Planlos stehe ich vor meinem Schrank,meine spießige superpraktische Falt-Oilily -Tasche in der einen Hand,einen Packen Klamotten auf dem andern Arm.Ich habe keinen Plan was ich brauche,wenn ich erst in ca. 16 Stunden wieder nach Hause komme.Ich ziehe mich an,schminke mich fertig,verstaue Makeup und Co in der Tasche,frische Unterwäsche,ein Handtuch,Deo,Zahnbürste,Parfum,Taschentücher,Feuerzeug,Aspirin,Schlaf zeug und los gehts.Ich fühle mich wie die letzte Crackbitch,werde jedoch 20 Minuten später freundlich empfangen und gelobt für mein tolles aussehen.Haha.Guter Witz.Die Leute strömen nach und nach,ich blicke auf die Uhr,halb 9 erst.

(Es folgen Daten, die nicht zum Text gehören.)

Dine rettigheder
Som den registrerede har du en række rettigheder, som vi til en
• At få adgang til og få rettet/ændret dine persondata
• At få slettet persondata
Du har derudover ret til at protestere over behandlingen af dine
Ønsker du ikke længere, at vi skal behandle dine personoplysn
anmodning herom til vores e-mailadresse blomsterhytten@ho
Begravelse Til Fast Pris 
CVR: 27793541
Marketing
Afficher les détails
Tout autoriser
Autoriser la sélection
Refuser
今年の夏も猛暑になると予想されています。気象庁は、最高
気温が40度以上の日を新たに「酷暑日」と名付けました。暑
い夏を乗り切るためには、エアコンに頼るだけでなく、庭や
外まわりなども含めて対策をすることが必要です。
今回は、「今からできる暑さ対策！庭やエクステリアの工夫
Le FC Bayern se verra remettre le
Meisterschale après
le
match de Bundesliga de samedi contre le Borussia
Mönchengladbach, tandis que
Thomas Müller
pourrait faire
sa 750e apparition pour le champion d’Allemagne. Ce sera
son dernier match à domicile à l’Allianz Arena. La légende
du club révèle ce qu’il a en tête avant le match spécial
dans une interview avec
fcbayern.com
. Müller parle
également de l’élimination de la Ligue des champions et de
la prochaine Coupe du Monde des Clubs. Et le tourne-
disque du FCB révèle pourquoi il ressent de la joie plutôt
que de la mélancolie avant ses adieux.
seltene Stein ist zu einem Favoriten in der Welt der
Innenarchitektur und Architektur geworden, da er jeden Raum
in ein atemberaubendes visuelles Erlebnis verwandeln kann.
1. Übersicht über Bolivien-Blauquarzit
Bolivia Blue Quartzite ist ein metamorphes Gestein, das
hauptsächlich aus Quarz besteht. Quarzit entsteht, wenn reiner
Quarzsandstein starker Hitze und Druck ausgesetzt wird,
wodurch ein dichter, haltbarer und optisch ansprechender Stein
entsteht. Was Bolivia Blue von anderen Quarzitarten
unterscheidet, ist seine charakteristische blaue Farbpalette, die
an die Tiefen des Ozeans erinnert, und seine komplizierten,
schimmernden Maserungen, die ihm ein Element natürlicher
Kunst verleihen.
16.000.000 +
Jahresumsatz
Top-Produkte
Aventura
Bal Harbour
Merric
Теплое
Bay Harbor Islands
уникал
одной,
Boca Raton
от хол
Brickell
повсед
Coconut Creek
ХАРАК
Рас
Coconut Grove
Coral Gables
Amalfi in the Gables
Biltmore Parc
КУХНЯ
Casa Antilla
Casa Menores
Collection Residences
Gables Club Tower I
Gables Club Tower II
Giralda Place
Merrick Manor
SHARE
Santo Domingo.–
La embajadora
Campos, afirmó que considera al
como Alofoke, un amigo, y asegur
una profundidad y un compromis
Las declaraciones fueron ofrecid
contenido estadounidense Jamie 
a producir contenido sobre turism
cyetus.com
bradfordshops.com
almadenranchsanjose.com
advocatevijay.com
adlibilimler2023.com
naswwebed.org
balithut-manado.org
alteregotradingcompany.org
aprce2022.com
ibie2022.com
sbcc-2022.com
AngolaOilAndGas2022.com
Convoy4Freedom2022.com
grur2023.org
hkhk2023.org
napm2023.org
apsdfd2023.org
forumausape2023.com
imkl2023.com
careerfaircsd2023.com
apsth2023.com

Ich unterhalte mich und da halbherzig und tu so,als würde mich das Gelaber über Leute aus der Schule intressieren und wer wen vögelt.Sollen sie alle mal machen,wenn über die geredet wird,beachtet mich wenigestens keiner.Ich schaue minütlich auf die Uhr,brauche ca. 40 Minuten um meine Bratwurst zu essen,während der rest um mich rum schaufelt und schaufelt.Um 10 erreiche ich ihn endlich."Ja soll ich dich schnell abholen?" -"Bist du bescheuert,du hast noch restalkohol im Blut und bist müde,bleib mal schön liegen,ich lauf rüber".
Gesagt getan,auf dem dunklen Feldweg beginne ich zu rennen,überall raschelt es,ich lehne mich erleichtert an den zaun als ich die ersten Lichter des Kaffs sehe.Endlich.
5 Minuten später öffnet er mir die Tür,aus dem Wohnzimmer ruft jemand "Hallo Caro,willste dich noch kurz zu uns setzen?"
Ich gucke irritiert und entdecke im Dämmerlicht seine Mutter und ihren Partner,ich schüttel artig die Hand und bleibe dann im Türrahmen stehen.Ich versuche krampfhaft mich zusammezureißen,es ist mir unendlich unangenehm,ich weiß nichtnal wieso.Erleichtert stelle ich fest,dass C. endlich zu Ende geraucht hat und wir abziehen können.
In dieser Nacht reden wir zum ersten Mal.Über Beziehungen.Das Leben.Gefühle.Ich liege halb nackt auf seinem nackten Oberkörper und kämpfe gegen den Schlaf.Ich weiß,keiner von uns möchte eine Beziehung,und doch wissen wir beide,dass Gefühle irgendwann unumgänglich sind.
Gegen halb 4 morgens fallen mir immer wieder die Augen zu,wir schalten den Fernseher aus,legen uns hin,er rückt an mich ran,nimmt mich in die Arme und küsst mich vorsichtig in den Nacken."Schlaf gut".
Ich stinke nach Rauch,fremden Männern,seinem Parfum,Schlaf und vor allem sehe ich nicht so aus ,als hätte ich bei einer Freundin geschlafen.Ich überschminke die Knutschflecken sorgfältig ,bitte ihn rechts ranzufahren und mich hier schon aussteigen zu lassen.Ich schaue ihn an,weil ich weiß,dass ich ihn so schnell nicht wieder sehen werde,ohne dass es auffliegt.
Er zieht mich an sich ran und küsst mich.Ich bin so perplex,dass ich einfach mitmache.Das is mir jetzt neu,Knutschen in der Öffentlichkeit macht man ja in diesem Falle eigentlich nicht...
Das Hupen der Autos reißt mich aus meinen Gedanken,ich küsse ihn ein letztes Mal,dann steige ich aus.